Spark unavailable
Incident Report for Benevity
Postmortem

Summary

On September 11, 2024, from 10:29am MT to 11:07am MT, users may have experienced intermittent failures when accessing pages within Spark.

A recent update to Spark, intended to enhance our system monitoring, inadvertently generated a larger volume of log files than anticipated. This excessive logging caused temporary strain on our servers, leading to intermittent page access issues.

Our technical team promptly addressed the issue by replacing the affected server instances, which resolved the immediate access problems. This was then followed by a change to the logging configuration in Spark, ensuring that logs are carefully controlled to prevent this issue from recurring.

Impact

Between approximately 10:29am and 11:07am MT on September 11, 2024, some users may have encountered intermittent difficulties accessing certain pages within their Spark sites. This would have resulted in error messages when trying to load those pages.

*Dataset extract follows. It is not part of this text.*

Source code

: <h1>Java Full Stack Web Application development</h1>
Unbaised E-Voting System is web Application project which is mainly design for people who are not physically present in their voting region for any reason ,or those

While service was not completely interrupted, a number of clients did experience a temporary degradation in service quality.

Root Cause

A recent update to Spark, intended to enhance our system monitoring, inadvertently generated a larger volume of log files than anticipated. This excessive logging caused temporary strain on our servers, leading to intermittent page access issues. The incident response implemented incremental mitigation efforts to quickly return Spark to normal functionality.

Future Mitigation

Benevity is committed to providing our clients with uninterrupted service. To prevent similar issues from occurring in the future, we're taking proactive steps to strengthen our systems:

  • Review and update our system configurations for log rotation to prevent excessive disk usage and ensure log storage efficiency.
  • Update incident run books with detailed instructions on how to handle situations of high log utilization. This should include troubleshooting steps, capacity management, and mitigation strategies.
  • Refine specific application logging flows within the codebase, ensuring that critical functions always take precedence. This will help safeguard against unexpected disruptions and maintain system stability.

Timeline of Events

  • 11 Sep 2024 10:19 MT - Servers report of high space utilization
  • 11 Sep 2024 10:29 MT - Server log files removed to clear disk space
  • 11 Sep 2024 10:29 MT - Error messages start, client impact begins
  • 11 Sep 2024 10:40 MT - Server instance replacement is initiated
  • 11 Sep 2024 11:07MT - Error messages stop, service is fully restored
  • 11 Sep 2024 11:14MT - Server instance refresh completed
  • 11 Sep 2024 12:11MT - Spark logging configuration change completed to reduce logging levels
  • 11 Sep 2024 12:15MT - Incident resolved
Posted Sep 18, 2024 - 14:02 MDT

Resolved
The fix has been successfully deployed, and this incident is now resolved.
Posted Sep 11, 2024 - 14:54 MDT
Monitoring
We experienced a configuration error that caused intermittent access issues and 500 error pages for some users. The configuration has been updated, Spark availability has been restored, and we are closely monitoring the situation while applying additional fixes. We apologize for any inconvenience and appreciate your patience. Please Subscribe to Updates for the most up-to-date information.
Posted Sep 11, 2024 - 11:57 MDT
Update
Spark availability has been restored. We are monitoring and applying additional remediations.
Posted Sep 11, 2024 - 11:20 MDT
Identified
We have identified an issue with spark that is causing a 500 error page to be displayed. We are in the process of deploying a fix.
Posted Sep 11, 2024 - 11:01 MDT
This incident affected: Benevity Spark.